Today's recipe used a sheet of Careme puff pastry and is actually what I would classify as a super retro and frankly out of fashion pastry dish - up there with Vol au Vents! But let's be honest here, who doesn't still love a Vol au Vent? I decided to totally embrace the 70's trend for wrapping things in pastry and thought I would resurrect an old 70's restaurant/dinner party favourite - Salmon En Croute. Salmon, pastry.... what's not to like? I have taken this dish and added a delicious creamy cauliflower puree to the mix and also included some lovely fresh herbs. The result is a delicious, easy dish that looks a bit more posh and technically difficult than it actually is. So, pretend it's 1975 and get your Salmon En Croute on!

Layering the ingredients.........

Wrapping, glazing and finishing with poppy seeds........

Fresh from the oven, ready to be plated up.......

Salmon En Croute
with sugar snap peas and asparagus

You will need: 1 large fillet of salmon (about 500g), 1 sheet puff pastry about 30cm x 30cm. (I use Careme brand but any kind will work) 1 egg, 1 teaspoon water, 1/2 whole Cauliflower, 3 tablespoons butter, 2 tablespoons cream, 3 tablespoons finely grated parmesan cheese, 2 tablespoons chopped continental parsley, 1 tablespoon chopped dill, 2 tablespoons chopped chives, 1 teaspoon finely chopped thyme or lemon thyme, 1 tablespoon poppy seeds, salt and pepper.

Method: First, make the cauliflower puree.

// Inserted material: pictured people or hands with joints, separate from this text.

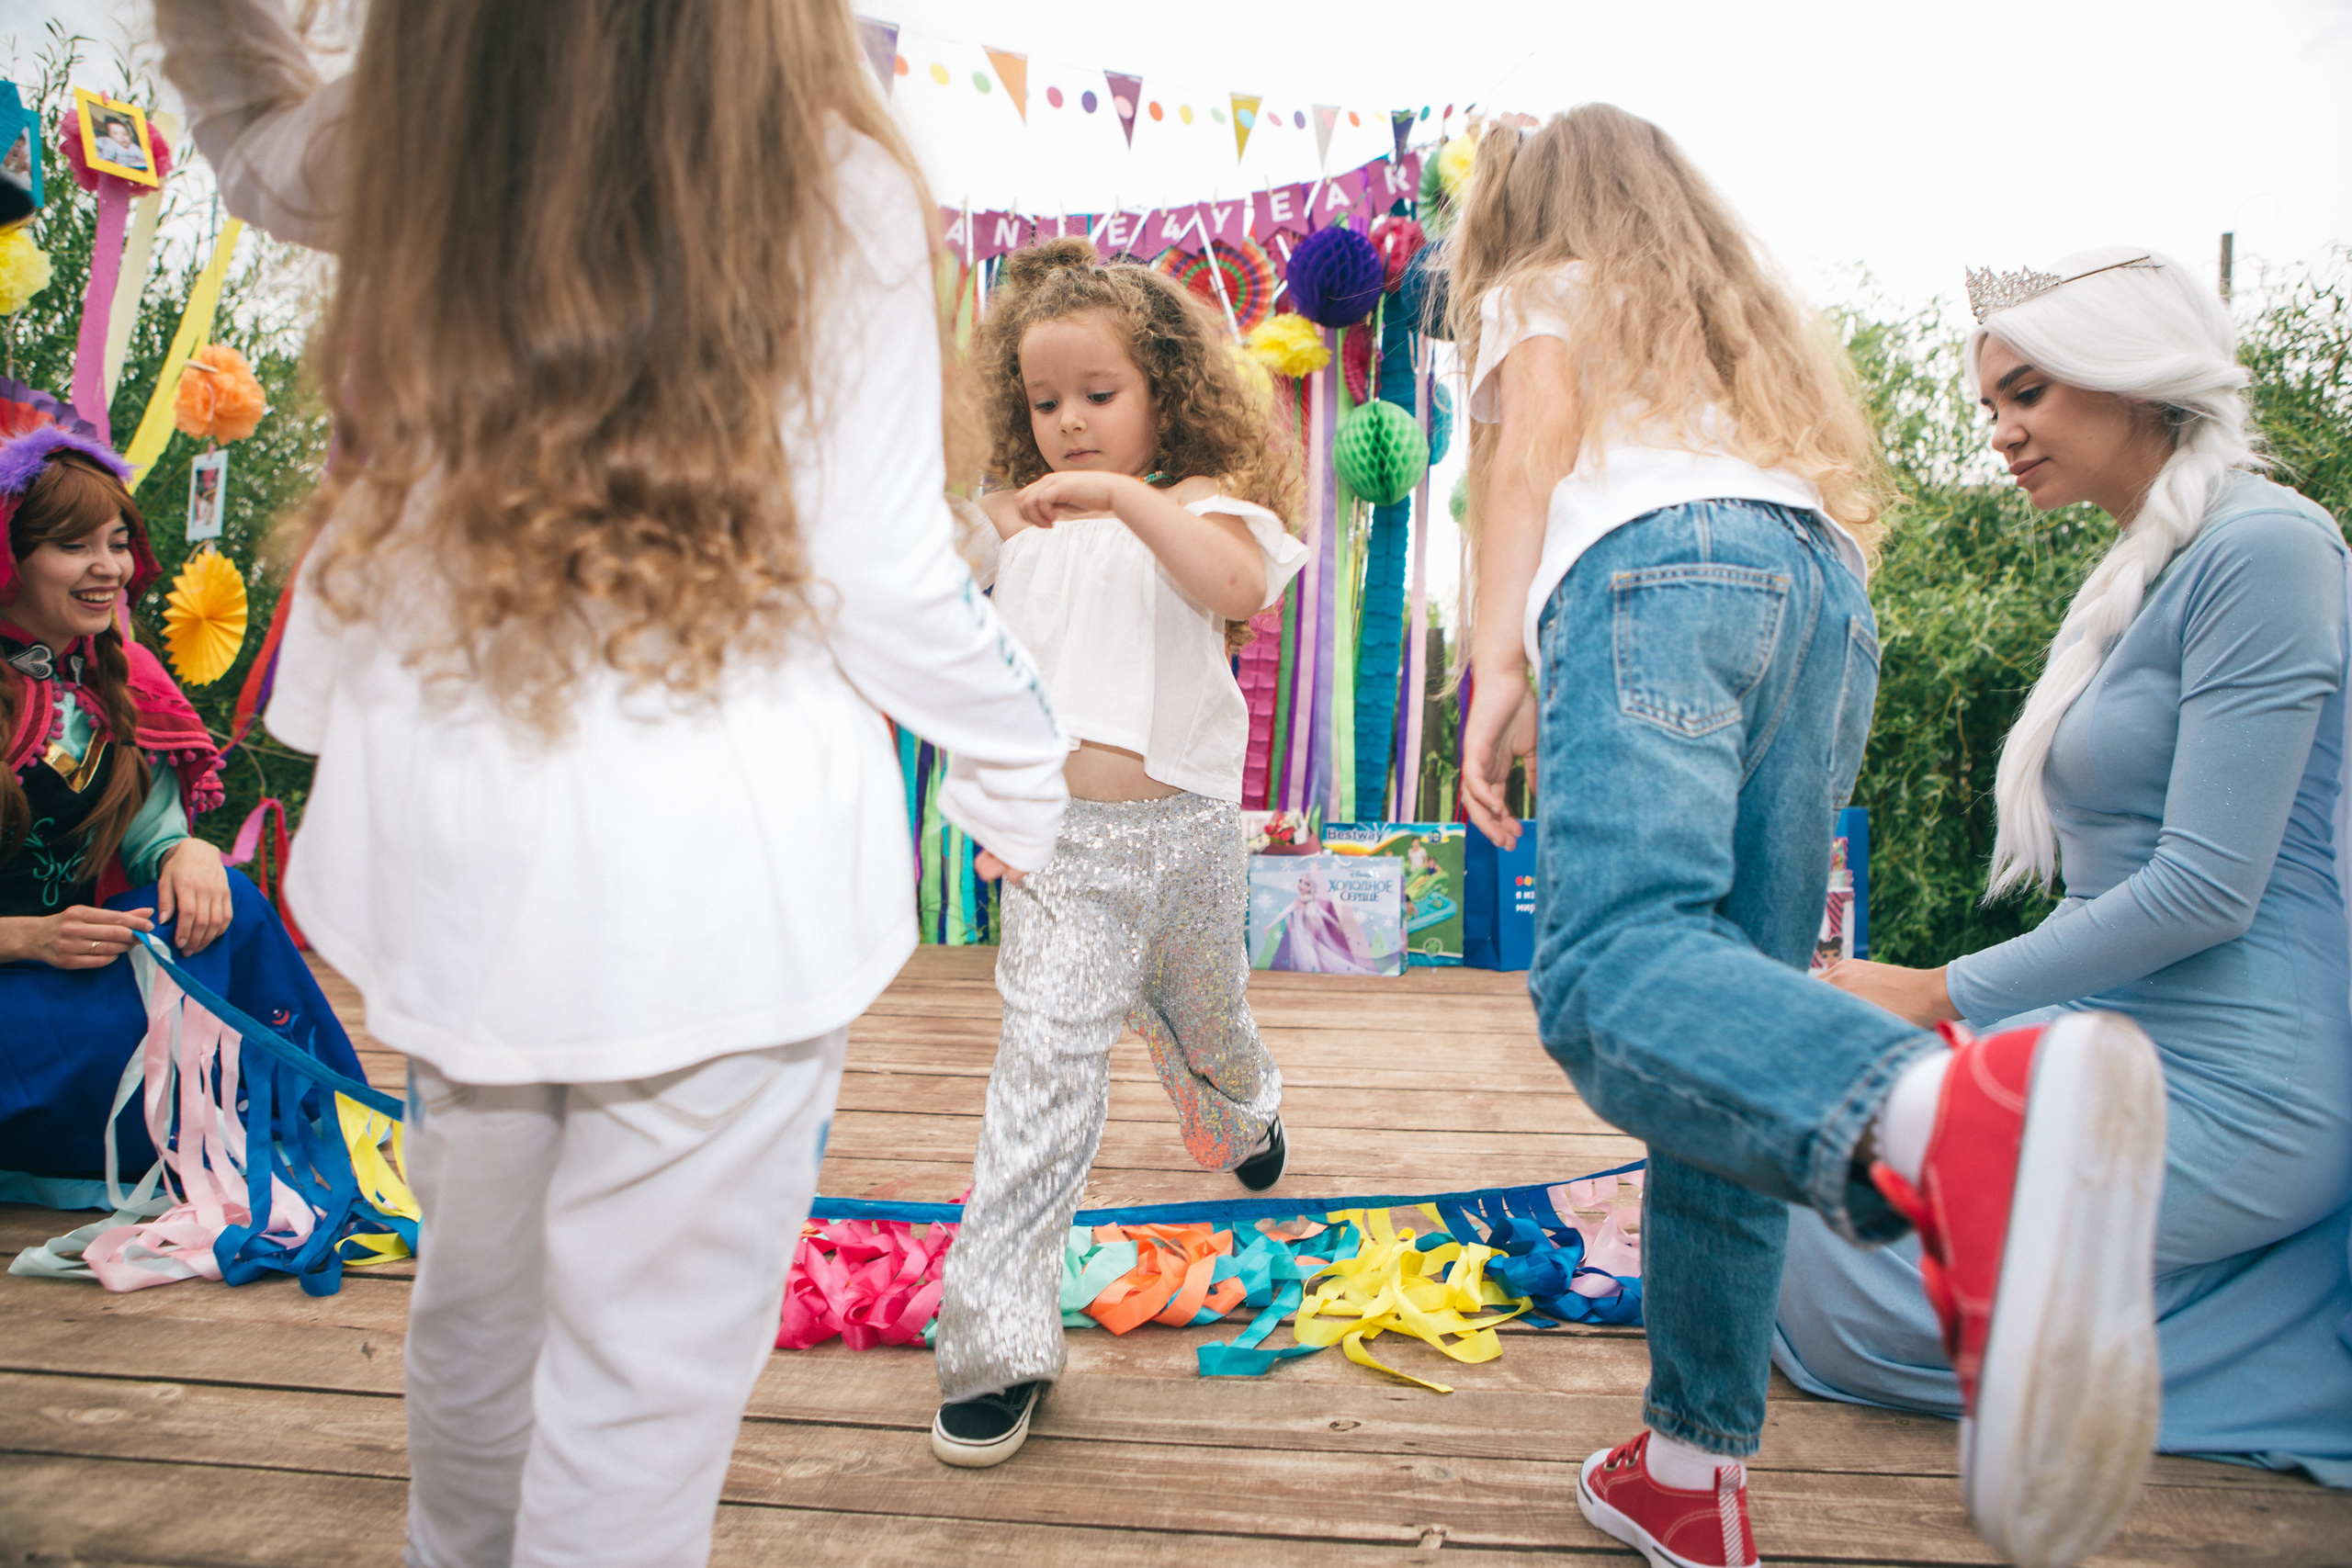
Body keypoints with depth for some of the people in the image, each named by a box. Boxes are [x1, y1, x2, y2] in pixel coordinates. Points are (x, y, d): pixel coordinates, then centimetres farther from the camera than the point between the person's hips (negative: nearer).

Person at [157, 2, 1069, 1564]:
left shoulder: (401, 147, 1)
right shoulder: (836, 190, -9)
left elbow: (251, 128, 26)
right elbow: (885, 581, -9)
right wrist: (1025, 785, 4)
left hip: (453, 852, 5)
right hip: (722, 875, -5)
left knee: (477, 1308, 27)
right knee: (648, 1385, 9)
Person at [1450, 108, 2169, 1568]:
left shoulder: (1540, 292, 27)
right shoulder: (1763, 323, 42)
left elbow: (1536, 436, 5)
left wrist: (1498, 658, -7)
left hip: (1657, 554, -6)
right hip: (1831, 594, 6)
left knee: (1608, 970, -30)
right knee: (1728, 1033, 2)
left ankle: (1959, 1121, -59)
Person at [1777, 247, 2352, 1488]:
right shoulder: (2140, 572, 14)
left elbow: (2205, 889, -21)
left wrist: (1944, 997, -13)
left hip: (2220, 1088, -10)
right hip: (2120, 1040, 10)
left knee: (1829, 1282, -8)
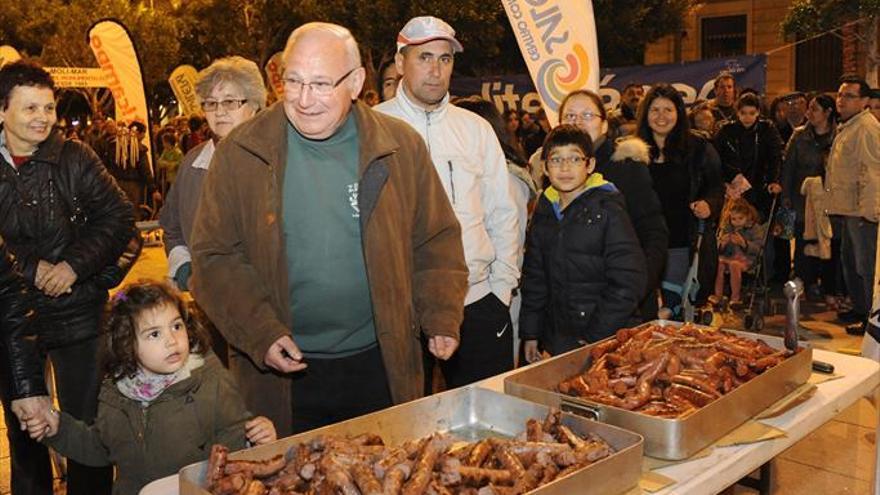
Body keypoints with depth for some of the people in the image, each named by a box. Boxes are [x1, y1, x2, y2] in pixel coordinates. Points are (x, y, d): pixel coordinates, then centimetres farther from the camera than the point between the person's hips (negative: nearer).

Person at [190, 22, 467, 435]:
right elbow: (215, 257, -4)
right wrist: (260, 333, -14)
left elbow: (436, 240, 5)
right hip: (281, 372, -1)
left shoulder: (401, 147, -2)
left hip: (383, 366, 1)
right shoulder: (240, 152, -5)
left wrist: (442, 319, -5)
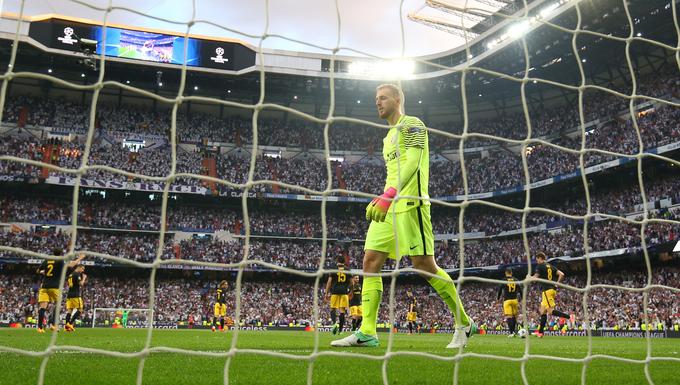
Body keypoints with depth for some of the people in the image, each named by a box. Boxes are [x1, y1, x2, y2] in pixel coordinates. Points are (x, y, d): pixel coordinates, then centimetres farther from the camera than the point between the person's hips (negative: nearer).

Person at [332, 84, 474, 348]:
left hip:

Cut the cauliflower into florets and boil in salted water until soft. Drain well and puree. Add 2 tablespoons of the butter, cream, parmesan and season very generously with salt and pepper. Mix well and set aside to cool.

Carefully remove any bones from the salmon using a pair of tweezers. Now remove the skin and season the salmon with salt and pepper.

Preheat the oven to 220C. Mix all of the herbs together in a small bowl.

Line a tray with baking paper and place the sheet of puff pastry on the tray. Spoon the cooled cauliflower puree on to the pastry and sprinkle half of the herbs over the top. Now place the salmon on top of the puree and sprinkle the rest of the herbs over the fish. Put the remaining 1 tablespoon of butter in small bits over the fish. Season again with salt and pepper.

Whisk the egg in a bowl with 1 teaspoon of water. Fold the pastry until it meets in the middle and pinch the edges together well (you don’t want it to pop open during cooking) Do the same with the ends. Brush the parcel with the egg mixture and sprinkle the poppy seeds over the top. Put a few holes in the pastry with a knife to let any steam escape while the parcel cooks.

Bake at 220C for about 20-25 minutes until the pastry is puffed and golden. Allow to rest for 5 minutes before cutting into slices and serving.